It’s almost February, so it’s high time to get some inspiration for the next challenge of The Historical Sew Monthly. The theme for challenge #2 is
Under: Make something that goes under the other layers.
For your historical wardrobe, undergarments are essential as they build the base and foundation of your outfit. They protect your clothes from sweat, shape and support your body and over garments to achieve the right silhouette. Here are some examples of garments that would fit this challenge.
The first layer usually consists of a chemise or shift. It protects the outer layers of your clothing from body soils, but also your body from the pressure of your corset or stays.
The shirt is the male equivalent to the chemise. You can find three wonderful examples of the 18th century in the Germanisches Nationalmuseum here.
In the early 19th century women also began to wear drawers. Combinations of both chemise and drawers can also be worn in the later part of the century. For the 1930s Tap Pants would have been worn.
Over the chemise goes the corset, or stays (for periods till the early 19th century). They give your upper body the right shape to achieve the fancy silhouette for a particular period: conical 18th century, Victorian hour glass or 1910s slim columnar shape are just a few examples.
As essential as the shape of the upper body, is the shape of the lower body, that means the skirt. This is often achieved by skirt supports. According to your chosen period, that means farthingales, paniers, pocket hoops, crinolines, bustles…
For some periods like the late 18th century, you don’t need hoops, but only require some sort of bum pad.
To avoid one’s skirt support or other undergarments showing through your overskirt, slips and petticoats were worn in between the two layers. A good tutorial for an 18th century petticoat can be found on Katherine’s page Koshka the Cat.
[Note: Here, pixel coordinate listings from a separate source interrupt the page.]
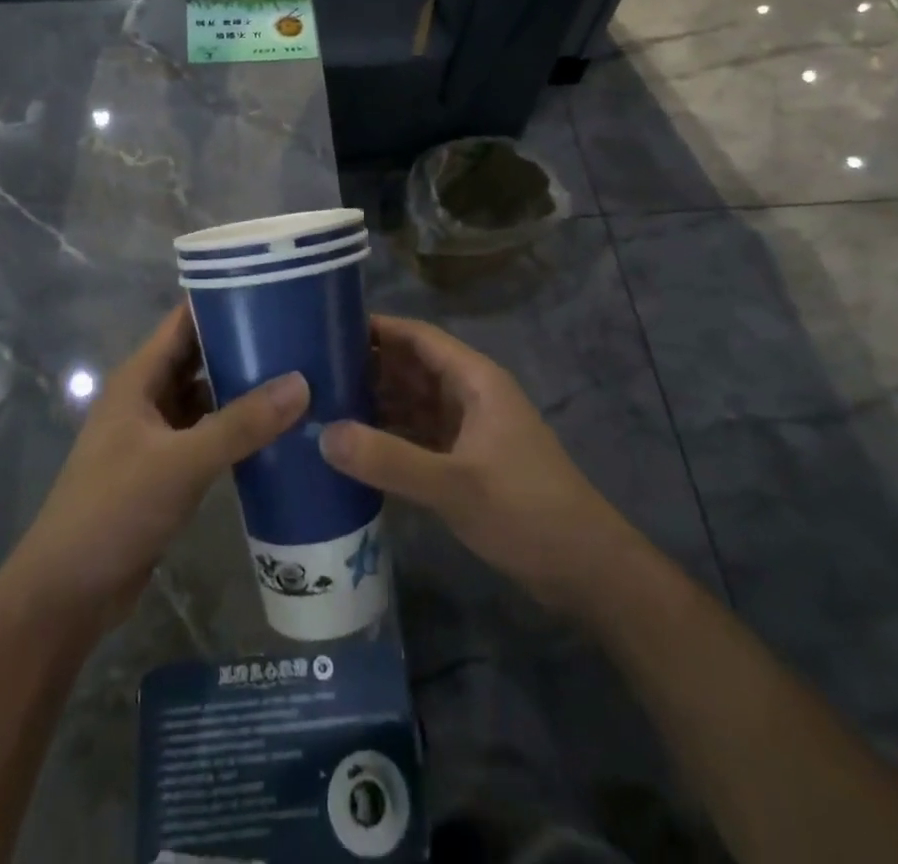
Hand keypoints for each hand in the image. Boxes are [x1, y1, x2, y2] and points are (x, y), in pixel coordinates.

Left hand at [6, 304, 308, 633]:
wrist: (67, 594)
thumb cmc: (114, 510)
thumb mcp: (181, 462)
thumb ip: (241, 424)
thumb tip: (302, 382)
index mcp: (139, 378)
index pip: (185, 321)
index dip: (224, 300)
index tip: (275, 289)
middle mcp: (147, 397)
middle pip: (200, 356)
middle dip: (244, 344)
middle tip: (301, 334)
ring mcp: (156, 435)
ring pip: (207, 397)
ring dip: (244, 389)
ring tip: (301, 375)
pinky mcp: (167, 469)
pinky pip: (208, 434)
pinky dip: (237, 429)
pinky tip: (278, 431)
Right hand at [321, 314, 626, 614]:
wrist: (586, 570)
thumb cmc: (526, 511)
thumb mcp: (454, 485)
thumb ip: (389, 459)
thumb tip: (323, 434)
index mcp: (474, 380)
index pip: (418, 337)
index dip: (377, 327)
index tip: (327, 327)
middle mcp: (469, 396)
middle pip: (411, 367)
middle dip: (367, 366)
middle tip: (312, 372)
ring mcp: (468, 430)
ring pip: (412, 402)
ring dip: (375, 403)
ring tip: (322, 405)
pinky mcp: (465, 462)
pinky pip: (417, 436)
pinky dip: (389, 436)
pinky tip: (353, 447)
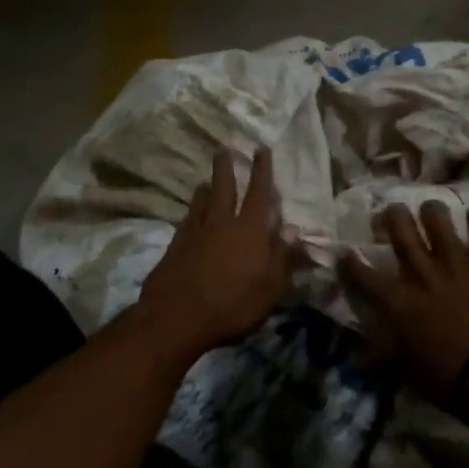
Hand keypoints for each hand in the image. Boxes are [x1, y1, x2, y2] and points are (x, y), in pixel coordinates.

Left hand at [136, 146, 296, 358]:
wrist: (177, 318)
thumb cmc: (233, 305)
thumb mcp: (271, 288)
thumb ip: (283, 257)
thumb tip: (293, 229)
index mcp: (251, 231)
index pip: (260, 193)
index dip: (262, 170)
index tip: (261, 149)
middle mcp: (223, 223)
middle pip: (225, 188)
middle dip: (227, 167)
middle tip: (224, 149)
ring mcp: (196, 233)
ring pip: (203, 201)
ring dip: (207, 187)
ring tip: (207, 179)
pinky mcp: (176, 246)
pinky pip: (187, 219)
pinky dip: (192, 209)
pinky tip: (191, 211)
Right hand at [340, 200, 468, 402]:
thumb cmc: (450, 380)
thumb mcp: (408, 371)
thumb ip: (385, 355)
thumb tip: (361, 357)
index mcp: (398, 302)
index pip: (364, 275)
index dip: (350, 263)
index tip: (346, 253)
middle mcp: (422, 274)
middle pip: (399, 230)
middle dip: (392, 216)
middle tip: (392, 213)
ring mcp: (456, 263)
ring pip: (437, 219)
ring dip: (432, 211)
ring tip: (432, 211)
A nice and small project can also be a bust improver, which was used to achieve the pigeon breast around 1900. Similar pads can also be useful in other eras.
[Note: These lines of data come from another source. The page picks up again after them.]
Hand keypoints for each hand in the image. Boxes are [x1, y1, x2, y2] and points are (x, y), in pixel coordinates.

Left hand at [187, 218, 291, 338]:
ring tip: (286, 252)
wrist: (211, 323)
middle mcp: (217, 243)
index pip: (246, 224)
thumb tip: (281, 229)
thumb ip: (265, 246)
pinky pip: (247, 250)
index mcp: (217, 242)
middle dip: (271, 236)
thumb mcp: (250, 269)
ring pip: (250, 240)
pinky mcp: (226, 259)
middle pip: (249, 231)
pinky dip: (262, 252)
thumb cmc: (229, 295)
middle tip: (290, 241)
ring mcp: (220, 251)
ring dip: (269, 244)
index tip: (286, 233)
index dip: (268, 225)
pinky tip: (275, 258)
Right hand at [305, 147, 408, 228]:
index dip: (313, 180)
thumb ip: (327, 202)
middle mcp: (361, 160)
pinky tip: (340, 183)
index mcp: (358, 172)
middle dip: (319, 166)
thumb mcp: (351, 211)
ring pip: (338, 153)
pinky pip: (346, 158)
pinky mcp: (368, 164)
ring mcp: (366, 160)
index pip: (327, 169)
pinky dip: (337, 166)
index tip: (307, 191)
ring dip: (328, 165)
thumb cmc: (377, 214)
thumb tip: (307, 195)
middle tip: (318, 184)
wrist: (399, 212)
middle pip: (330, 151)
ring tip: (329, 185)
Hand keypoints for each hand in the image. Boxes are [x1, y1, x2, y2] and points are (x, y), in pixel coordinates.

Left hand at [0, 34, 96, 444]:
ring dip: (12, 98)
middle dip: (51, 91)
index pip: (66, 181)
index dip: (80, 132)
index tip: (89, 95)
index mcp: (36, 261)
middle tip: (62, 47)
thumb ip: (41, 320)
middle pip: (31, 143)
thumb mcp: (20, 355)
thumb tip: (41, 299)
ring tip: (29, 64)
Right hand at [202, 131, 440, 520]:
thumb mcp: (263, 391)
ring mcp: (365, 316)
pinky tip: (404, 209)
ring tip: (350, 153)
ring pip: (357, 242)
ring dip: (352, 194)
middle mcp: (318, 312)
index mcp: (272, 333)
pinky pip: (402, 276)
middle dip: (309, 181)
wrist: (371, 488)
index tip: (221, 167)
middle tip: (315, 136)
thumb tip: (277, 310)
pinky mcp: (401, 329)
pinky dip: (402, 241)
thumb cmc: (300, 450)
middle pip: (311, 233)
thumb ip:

When corsets became shorter and began to end under the bust, bust bodices and later brassieres were worn to provide bust support.
To give the upper body a smooth layer under your overgarments and avoid corset lines showing through, corset covers have been worn.
Stockings (for a great sewing pattern check out The Dreamstress) and garters or suspender belts to keep them up, also go under your outer garments.
So this challenge offers many possibilities to go for. For the beginning historical sewist, it’s the perfect opportunity to start with your wardrobe inside-out.